DWScript SVN: method keyword and other changes

A quick update on recent changes in the SVN:

  • introduced support for Prism-like ‘method‘ keyword, which can be used as an alternative for ‘procedure‘ and ‘function‘ for class methods.
    procedure TMyClass.MyMethodWithNoResult;
    function TMyClass.ReturnsAString : String;

    can now alternatively be written as

    method TMyClass.MyMethodWithNoResult;
    method TMyClass.ReturnsAString : String;

    both forms are supported, though if you declared as a method‘ in the class, you’ll have to implement as a ‘method‘.

  • local ‘const‘ sections are now accepted in a procedure body, and you can have multiple ‘const‘ and ‘var‘ sections before ‘begin‘.
  • type inference now accepted for variables in the ‘var‘ section of a procedure body.
  • minor compiler optimization and fixes

Abstracted file system for DWS, and other news

The DWScript SVN version introduced a file system abstraction (via the dwsFileSystem unit). This is a both a security fix (restrict what scripts see and what the compiler can include) and an enhancement. You can f.i. run your scripts within a virtualized file system limited to a directory, a database, or whatever. At the moment this is still quite experimental and subject to change.

In other news, only in the SVN:

  • format() function: it is seen as taking an array of variant from the script side, but on the Delphi side that array can be seen as a TVarRec array (Delphi’s array of const).
  • multiple fixes for mis-detected or improper compile-time error messages (thanks Alexey Kazantsev!)
  • unit tests coverage for the core compiler and runtime units is now around 70%, still some way to go, but improving.

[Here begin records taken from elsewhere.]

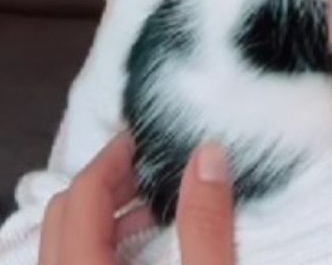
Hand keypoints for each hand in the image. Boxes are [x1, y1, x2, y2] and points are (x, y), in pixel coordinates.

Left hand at [38, 134, 235, 264]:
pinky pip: (75, 263)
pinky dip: (101, 242)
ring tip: (155, 206)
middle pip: (63, 215)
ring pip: (65, 242)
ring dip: (103, 214)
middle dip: (106, 182)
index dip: (113, 158)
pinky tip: (146, 247)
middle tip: (151, 168)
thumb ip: (206, 223)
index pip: (82, 196)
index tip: (146, 138)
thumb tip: (209, 154)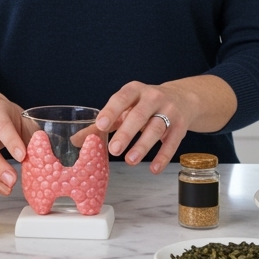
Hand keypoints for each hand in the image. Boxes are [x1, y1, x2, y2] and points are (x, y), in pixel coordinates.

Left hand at [94, 75, 237, 173]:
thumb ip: (102, 124)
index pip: (121, 98)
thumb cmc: (144, 105)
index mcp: (134, 90)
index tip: (100, 125)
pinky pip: (172, 142)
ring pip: (156, 128)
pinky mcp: (181, 126)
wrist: (182, 98)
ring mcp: (169, 110)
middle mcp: (153, 97)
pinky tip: (153, 168)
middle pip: (140, 115)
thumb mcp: (124, 109)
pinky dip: (163, 156)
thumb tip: (76, 141)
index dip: (111, 111)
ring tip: (130, 160)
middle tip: (113, 150)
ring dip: (143, 145)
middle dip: (127, 133)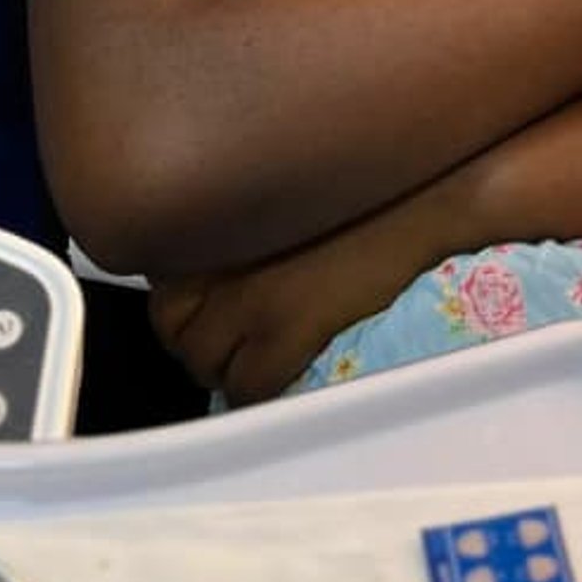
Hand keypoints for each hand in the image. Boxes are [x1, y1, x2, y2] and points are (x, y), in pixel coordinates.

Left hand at [150, 188, 452, 406]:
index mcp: (217, 214)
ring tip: (252, 360)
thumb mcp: (286, 195)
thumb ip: (244, 222)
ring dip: (223, 367)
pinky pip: (245, 387)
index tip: (204, 310)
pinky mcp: (285, 326)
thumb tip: (220, 258)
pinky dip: (254, 393)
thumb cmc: (364, 188)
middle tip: (227, 340)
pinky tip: (275, 382)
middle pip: (172, 325)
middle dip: (194, 339)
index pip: (163, 281)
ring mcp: (248, 292)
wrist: (418, 196)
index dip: (181, 305)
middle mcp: (218, 250)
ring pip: (203, 360)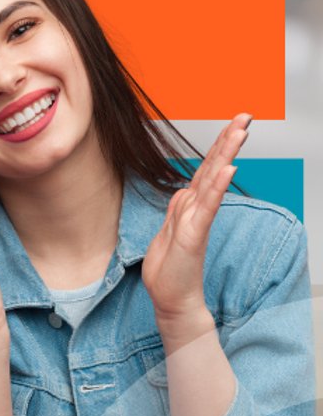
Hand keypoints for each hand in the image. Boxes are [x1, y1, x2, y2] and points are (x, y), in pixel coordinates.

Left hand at [142, 113, 249, 326]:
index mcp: (188, 204)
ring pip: (212, 179)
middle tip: (246, 116)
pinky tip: (229, 168)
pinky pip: (206, 205)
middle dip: (229, 139)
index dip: (218, 144)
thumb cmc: (170, 268)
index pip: (205, 167)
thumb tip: (185, 191)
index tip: (234, 122)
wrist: (172, 299)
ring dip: (226, 153)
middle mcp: (195, 207)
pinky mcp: (194, 233)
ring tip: (241, 130)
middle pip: (214, 166)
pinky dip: (217, 186)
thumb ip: (179, 209)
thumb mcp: (168, 230)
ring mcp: (196, 219)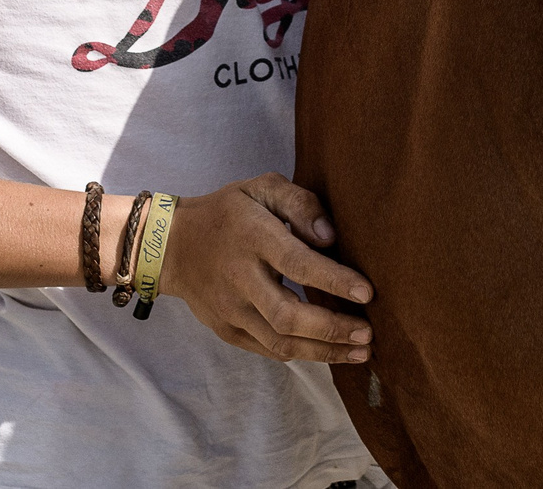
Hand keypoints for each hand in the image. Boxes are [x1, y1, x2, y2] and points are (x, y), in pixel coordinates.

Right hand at [158, 175, 374, 363]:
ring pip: (279, 341)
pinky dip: (301, 354)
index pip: (297, 263)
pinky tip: (330, 353)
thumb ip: (300, 203)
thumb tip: (330, 237)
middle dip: (332, 328)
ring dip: (323, 351)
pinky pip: (267, 349)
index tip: (367, 293)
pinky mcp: (226, 330)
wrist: (173, 246)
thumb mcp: (262, 188)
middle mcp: (239, 278)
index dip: (334, 281)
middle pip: (288, 314)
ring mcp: (230, 310)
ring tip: (360, 352)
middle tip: (368, 334)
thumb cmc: (229, 212)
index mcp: (252, 237)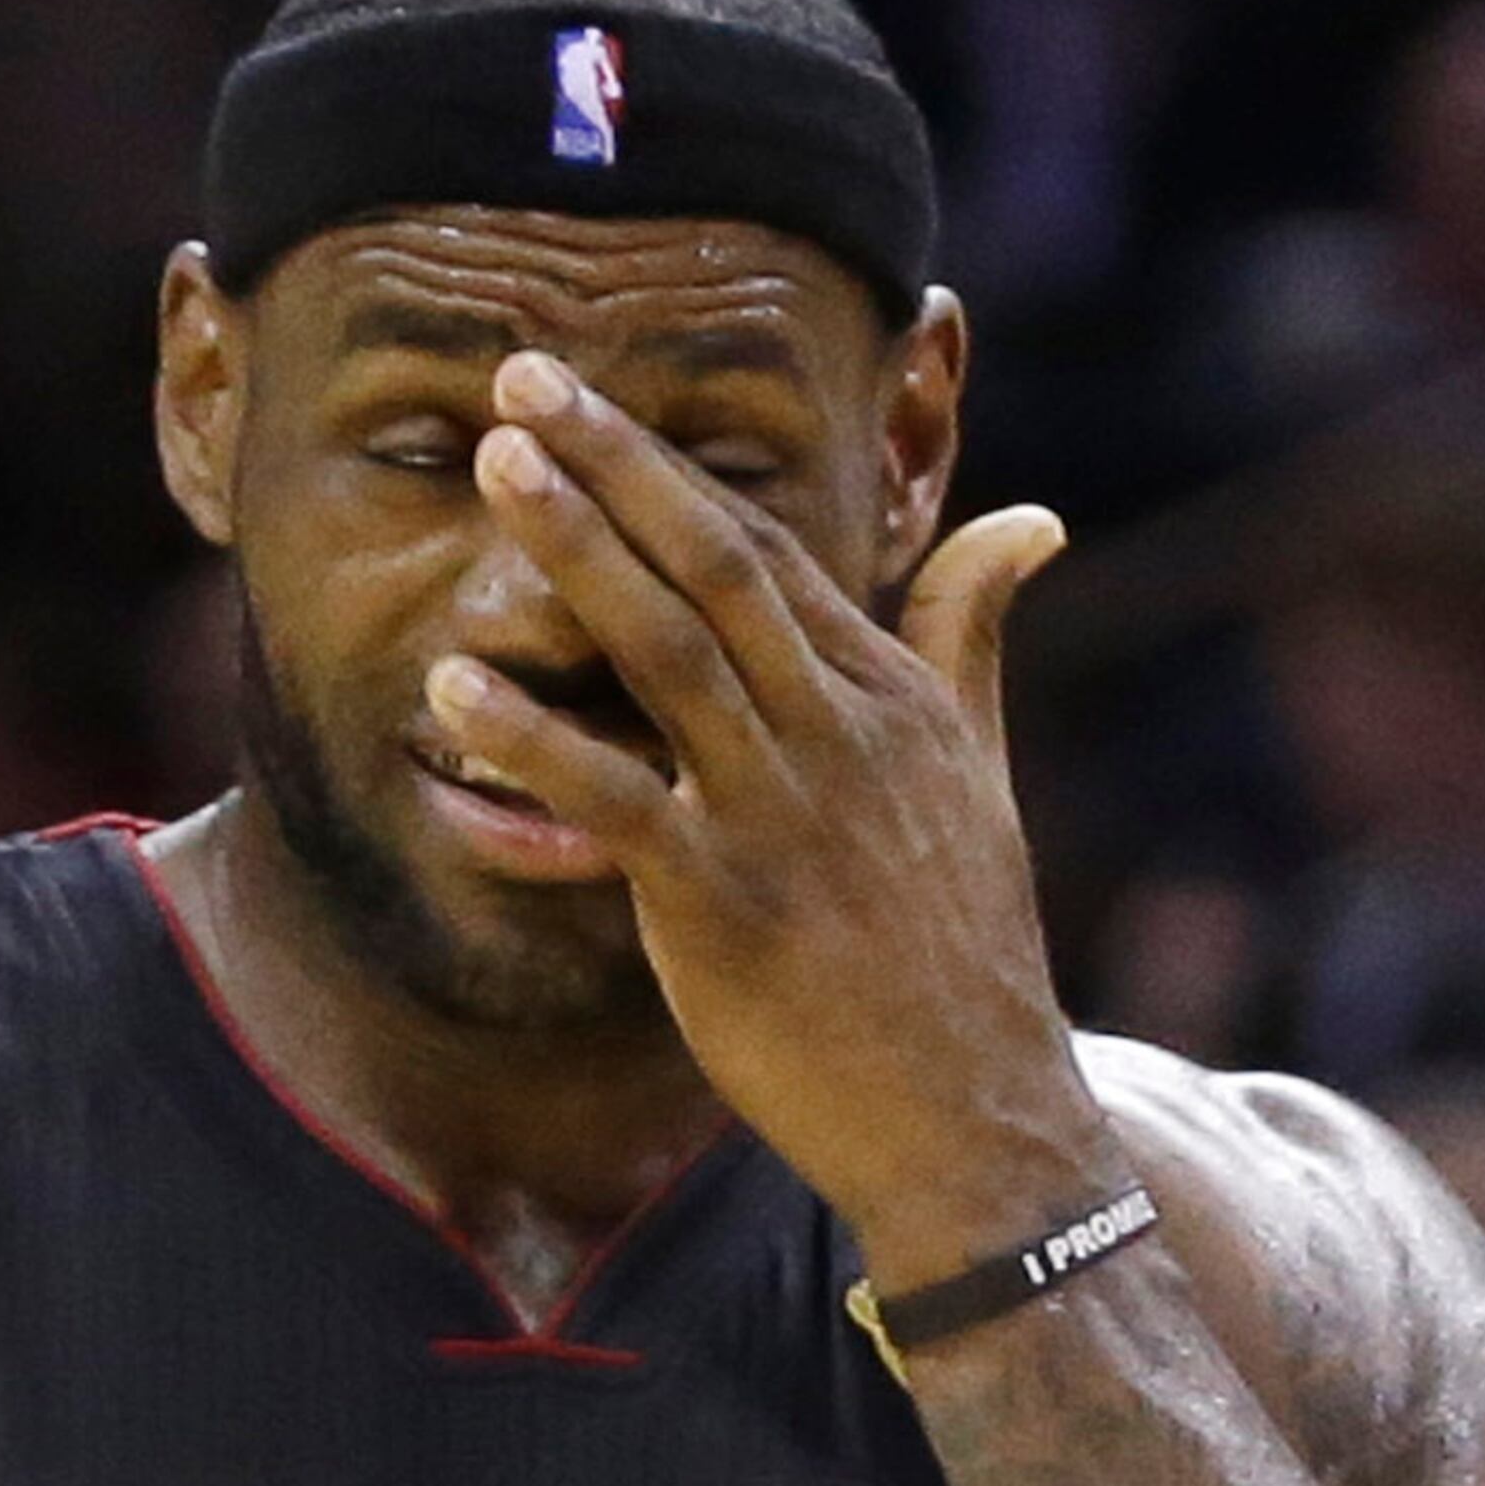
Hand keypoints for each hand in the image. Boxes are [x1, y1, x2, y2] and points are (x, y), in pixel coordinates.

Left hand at [427, 348, 1102, 1264]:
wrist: (972, 1114)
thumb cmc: (960, 954)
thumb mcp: (980, 775)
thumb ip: (969, 638)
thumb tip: (1028, 519)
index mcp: (888, 698)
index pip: (769, 549)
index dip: (668, 465)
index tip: (584, 394)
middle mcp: (837, 734)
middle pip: (714, 565)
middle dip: (614, 461)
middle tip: (520, 372)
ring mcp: (779, 815)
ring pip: (666, 651)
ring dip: (576, 552)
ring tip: (495, 469)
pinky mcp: (723, 904)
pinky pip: (614, 803)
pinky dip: (533, 743)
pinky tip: (456, 692)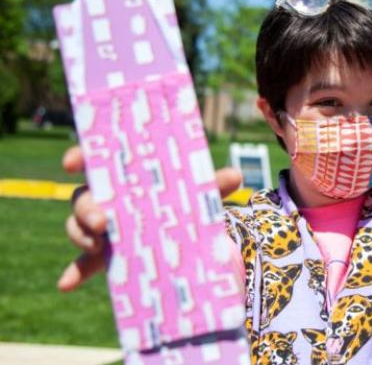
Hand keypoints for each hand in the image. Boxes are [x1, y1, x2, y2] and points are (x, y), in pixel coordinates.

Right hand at [57, 145, 243, 291]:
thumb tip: (236, 176)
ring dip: (81, 235)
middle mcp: (107, 199)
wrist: (190, 236)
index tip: (72, 162)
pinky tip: (66, 284)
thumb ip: (212, 185)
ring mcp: (103, 228)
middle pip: (82, 198)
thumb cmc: (186, 204)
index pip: (96, 161)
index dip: (80, 157)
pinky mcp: (105, 254)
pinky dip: (74, 272)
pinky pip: (84, 263)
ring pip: (78, 227)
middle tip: (103, 221)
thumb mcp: (200, 195)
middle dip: (86, 208)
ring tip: (99, 246)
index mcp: (125, 177)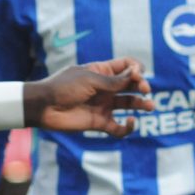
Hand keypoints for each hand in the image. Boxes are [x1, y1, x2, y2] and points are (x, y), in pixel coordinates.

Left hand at [35, 58, 150, 135]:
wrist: (44, 107)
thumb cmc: (64, 87)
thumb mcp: (90, 80)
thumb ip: (114, 80)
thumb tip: (137, 72)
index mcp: (102, 71)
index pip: (127, 66)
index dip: (136, 69)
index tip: (137, 75)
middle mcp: (105, 88)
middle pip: (131, 85)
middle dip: (141, 86)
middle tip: (145, 91)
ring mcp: (103, 105)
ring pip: (128, 105)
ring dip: (141, 105)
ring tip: (150, 106)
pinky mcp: (99, 123)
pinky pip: (118, 128)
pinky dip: (127, 128)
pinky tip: (129, 122)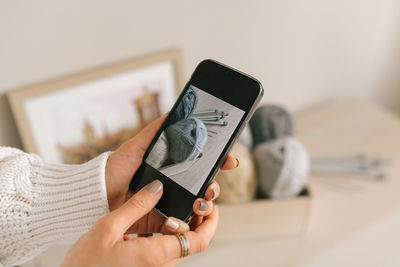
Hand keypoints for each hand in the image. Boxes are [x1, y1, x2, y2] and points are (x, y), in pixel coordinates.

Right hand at [62, 180, 218, 266]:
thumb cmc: (85, 264)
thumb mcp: (108, 228)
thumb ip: (136, 205)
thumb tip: (158, 187)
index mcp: (155, 255)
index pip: (199, 241)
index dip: (211, 222)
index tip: (212, 206)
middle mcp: (160, 266)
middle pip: (193, 243)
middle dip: (199, 222)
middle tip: (195, 201)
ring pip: (181, 248)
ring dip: (185, 229)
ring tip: (179, 207)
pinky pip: (166, 252)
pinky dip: (170, 236)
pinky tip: (158, 222)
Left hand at [105, 115, 237, 234]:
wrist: (93, 197)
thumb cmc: (112, 171)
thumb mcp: (135, 147)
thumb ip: (155, 131)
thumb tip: (174, 111)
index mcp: (169, 168)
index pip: (200, 165)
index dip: (217, 162)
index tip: (229, 160)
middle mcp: (172, 186)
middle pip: (203, 187)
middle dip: (214, 186)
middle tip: (212, 186)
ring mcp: (167, 204)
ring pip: (196, 206)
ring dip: (205, 204)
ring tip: (201, 201)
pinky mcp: (160, 222)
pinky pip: (180, 224)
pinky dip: (188, 222)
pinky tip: (187, 215)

DWScript 2.1 preview 3 – now with type inference

A DWS 2.1 preview 3 7z archive is available at googlecode Delphi Web Script page, you can also get the same code via SVN of course.

This versions fixes several reported and unreported  issues, and adds support for type inference and Delphi Prism variable initialization syntax. Before you could write code like:

var myInteger : Integer = 1234;
var myObj : TSomeObject = TSomeObject.Create;

where ‘=‘ was used as assignment operator (using the same syntax as for constant declaration or default parameter values), you can now write the above using ‘:=‘ as well

var myInteger : Integer := 1234;
var myObj : TSomeObject := TSomeObject.Create;

and you additionally can make use of type inference and write just

var myInteger := 1234;
var myObj = TSomeObject.Create;

Type inference is currently limited to the variable declaration, this will probably stay for code clarity (opinions?). The inferred type isn’t restricted at the moment, but that will probably change (so you can disallow to inferring to a Variant type f.i.).

DWScript extended language features

DWScript has supported several extensions to the Delphi language since the beginning. Here are a few you may wish the Delphi compiler supported too (and not just Delphi Prism…):

  • generalized case of, which supports non-ordinal type, for instance you can write
    case myString of
      'hello': PrintLn('Hello!');
      'goodbye': PrintLn('See you!');
    end;
  • variables can be declared in-line anywhere in the script, allowing code like
    for i:=1 to 10 do begin
       var k : Integer;
       ...
    end;
  • variables are always initialized, not just global or managed variables
    procedure MyProc;
    var
       k : Integer;
    begin
       ...k is guaranteed to be zero here (unlike in Delphi)
  • variables can be initialized to custom values upon declaration
    var obj : TMyObject = TMyObject.Create;

Delphi Web Script preview 2

A DWS 2.1 preview 2 7z archive is available at googlecode DWScript page, you can also get the same code via SVN of course.

  • added support for the Delphi “Exit” syntax, which allows passing a return value as in Exit(“my return value”)
  • TConfiguration renamed to TdwsConfiguration, some DFM persistence tweaks (less verbose by default, should be backward compatible)
  • improved unit test coverage
  • minor tweaks to runtime or compile-time error messages

As the unit tests “safety net” spreads, I’ll add support for more modern-era Delphi language additions.